The graph of $y$ as a function of $x$ at an instant $t=20\text{ms}$ is shown below.

Figure (5)

To determine

The wavelength of the wave using the graph of $y$ as a function of $x$.

Answer to Problem 18.18P

The wavelength of the wave is $4\text{m}$.

Explanation of Solution

Given info: The sinusoidal waves function is $y=6\sin \left(\frac{\pi }{2}x\right)\cos \left(100\pi t\right)$.

The distance between the two-crest point or two trough point is called the wavelength of the wave.

From the figure (1), the distance between the two crest point is $4\text{m}$. Therefore, the wavelength of the wave is,

$\lambda =4\text{m}$

Conclusion:

Therefore, the wavelength of the wave is $4\text{m}$.

To determine

The frequency of the wave using the graph of $y$ as a function of $x$.

Answer to Problem 18.18P

The frequency of the wave is $50\text{Hz}$.

Explanation of Solution

Given info: The sinusoidal waves function is $y=6\sin \left(\frac{\pi }{2}x\right)\cos \left(100\pi t\right)$.

Compare the equation (1) with $y=A\sin kx\cos \omega t$.

$\omega =100\pi$

The frequency of the wave is,

$f=\frac{\omega }{2\pi }$

Substitute $100\pi$ for $\omega$ in the above equation.
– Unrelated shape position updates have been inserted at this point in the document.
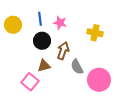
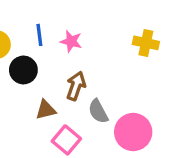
yellow cross: (95, 33) -> (146, 43), moved
black circle: (42, 41) -> (23, 70), moved
pink square: (30, 82) -> (66, 140), moved

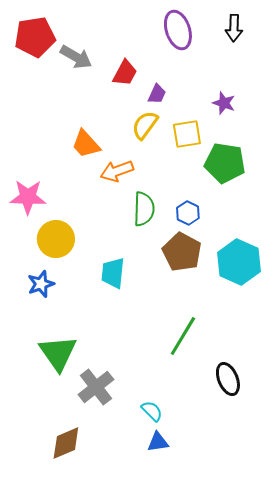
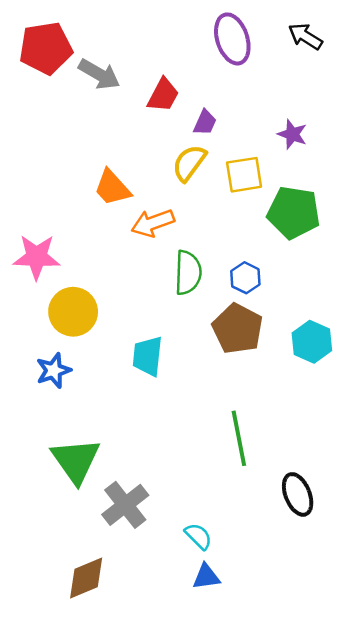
black arrow: (234, 28) -> (305, 36), turned 120
cyan hexagon: (239, 262) -> (312, 342), size x0.7
green line: (183, 336) -> (239, 438), turned -42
$\begin{array}{c}f=\frac{100\pi }{2\pi }\\ =50\text{Hz}\end{array}$

Conclusion:

Therefore, the frequency of the wave is $50\text{Hz}$.

To determine

The wavelength of the wave using the equation of the wave.

Answer to Problem 18.18P

The wavelength of the wave is $4\text{m}$.

Explanation of Solution

Given info: The sinusoidal waves function is $y=6\sin \left(\frac{\pi }{2}x\right)\cos \left(100\pi t\right)$.

Compare the equation (1) with $y=A\sin kx\cos \omega t$.

$k=\frac{\pi }{2}$

The frequency of the wave is,

$\lambda =\frac{2\pi }{k}$

Substitute $\frac{\pi }{2}$ for $k$ in the above equation.

$\begin{array}{c}\lambda =\frac{2\pi }{\left(\frac{\pi }{2}\right)}\\ =4\text{m}\end{array}$

Conclusion:

Therefore, the wavelength of the wave is $4\text{m}$.

To determine

The frequency of the wave using the equation of the wave.

Answer to Problem 18.18P

The frequency of the wave is $50\text{Hz}$.

Explanation of Solution

Given info: The sinusoidal waves function is $y=6\sin \left(\frac{\pi }{2}x\right)\cos \left(100\pi t\right)$.

Compare the equation (1) with $y=A\sin kx\cos \omega t$.

$\omega =100\pi$

The frequency of the wave is,

$f=\frac{\omega }{2\pi }$

Substitute $100\pi$ for $\omega$ in the above equation.

$\begin{array}{c}f=\frac{100\pi }{2\pi }\\ =50\text{Hz}\end{array}$

Conclusion:

Therefore, the frequency of the wave is $50\text{Hz}$.